11. The method of claim 9, wherein the determination result includes that the first packet is not the first packet or the last packet in the message, and the processing of the first packet according to the determination result, the identification information, the packet sequence number, and the identification of the source queue pair and the identification of the destination queue pair comprises: finding a second variable corresponding to the identification information, the identification of the source queue pair, and the destination queue pair; in a case where the second variable exists and is used to indicate that the first packet in the message has been successfully received, finding a first variable corresponding to the identification information, the identification of the source queue pair, and the identification of destination queue pair; in a case where the packet sequence number is equal to the sum of the value of the first variable and 1, delivering the first packet to a host memory, and updating the value of the first variable to the packet sequence number. ​ ​ ​ ​ ​ ​ In a case where the packet sequence number is not equal to the sum of the value of the first variable and 1, it is determined that packet loss or out-of-order occurs in the message to which the first packet belongs, and a NACK packet is sent to the sending end.

12. The method of claim 11, wherein the NACK packet carries the identification information and a start packet sequence number for retransmission, and the start packet sequence number is equal to the sum of the value of the first variable and 1.

13. The method of claim 9, wherein the determination result includes that the first packet is the last packet in the message to which the first packet belongs, and the first processing of the first packet according to the determination result, the identification information, the packet sequence number, the identification of the source queue pair, and the identification of the destination queue pair includes: finding a first variable and a second variable corresponding to the identification information, the identification of the source queue pair, and the identification of the destination queue pair; releasing the first variable and the second variable; delivering the first packet to a host memory; sending an ACK packet to the sending end.
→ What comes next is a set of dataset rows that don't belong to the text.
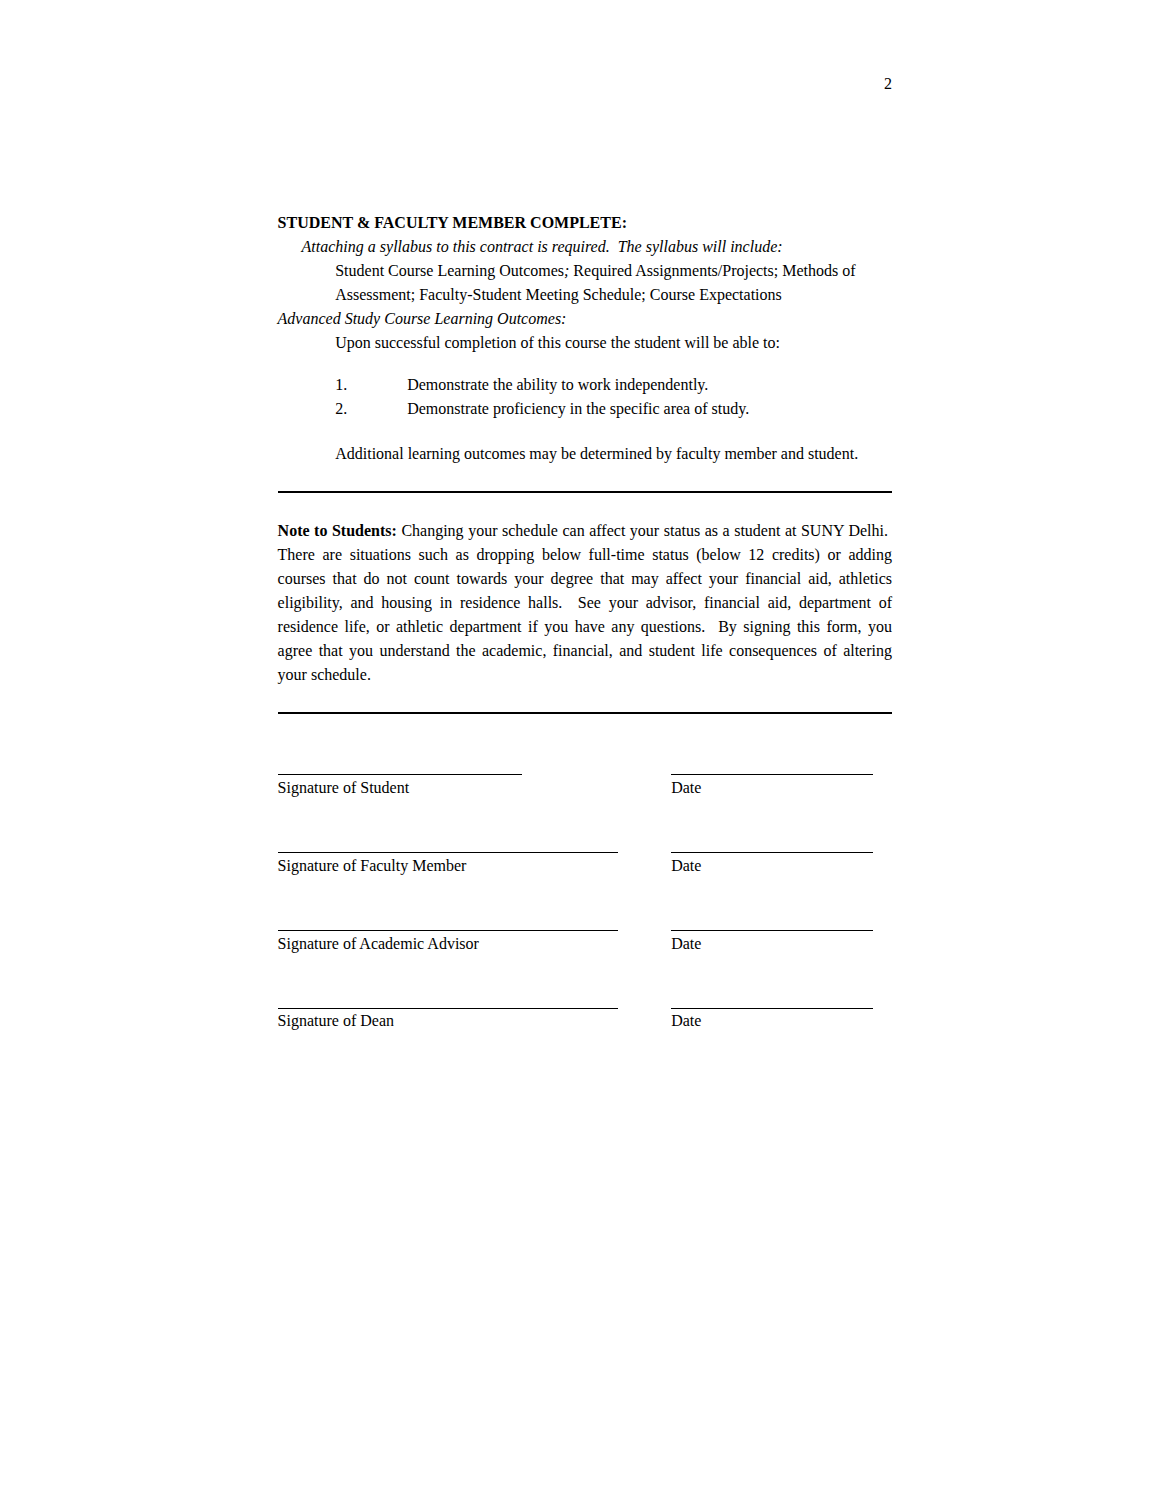2
STUDENT & FACULTY MEMBER COMPLETE:
Attaching a syllabus to this contract is required. The syllabus will include:
Student Course Learning Outcomes; Required Assignments/Projects; Methods of
Assessment; Faculty-Student Meeting Schedule; Course Expectations
Advanced Study Course Learning Outcomes:
Upon successful completion of this course the student will be able to:
1. Demonstrate the ability to work independently.
2. Demonstrate proficiency in the specific area of study.
Additional learning outcomes may be determined by faculty member and student.
Note to Students: Changing your schedule can affect your status as a student at SUNY Delhi. There are situations such as dropping below full-time status (below 12 credits) or adding courses that do not count towards your degree that may affect your financial aid, athletics eligibility, and housing in residence halls. See your advisor, financial aid, department of residence life, or athletic department if you have any questions. By signing this form, you agree that you understand the academic, financial, and student life consequences of altering your schedule.
Signature of Student
Date
Signature of Faculty Member
Date
Signature of Academic Advisor
Date
Signature of Dean
Date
14. An RDMA-based packet sending and processing system, comprising a sending end and a receiving end, wherein: the sending end sends a first packet to the receiving end, the first packet carrying indication information and identification information of a message to which the first packet belongs, the indication information being used to indicate whether inter-message out-of-order reception is allowed; the receiving end receives the first packet, and processes the first packet according to the indication information and the identification information, the processing including inter-message out-of-order reception or inter-message in-order reception of the message to which the first packet belongs.

15. An electronic device, comprising: a processor; a memory for storing instructions executable by the processor; wherein the processor is configured to execute the instructions to implement the method of any one of claims 1 to 13.

16. A computer-readable storage medium, when instructions in the storage medium are executed by a processor of an electronic device, enabling the electronic device to perform the method of any one of claims 1 to 13.

17. A computer program product, comprising a non-transitory computer-readable storage medium storing a computer program operable to cause a computer to perform some or all of the steps in the method of any one of claims 1 to 13.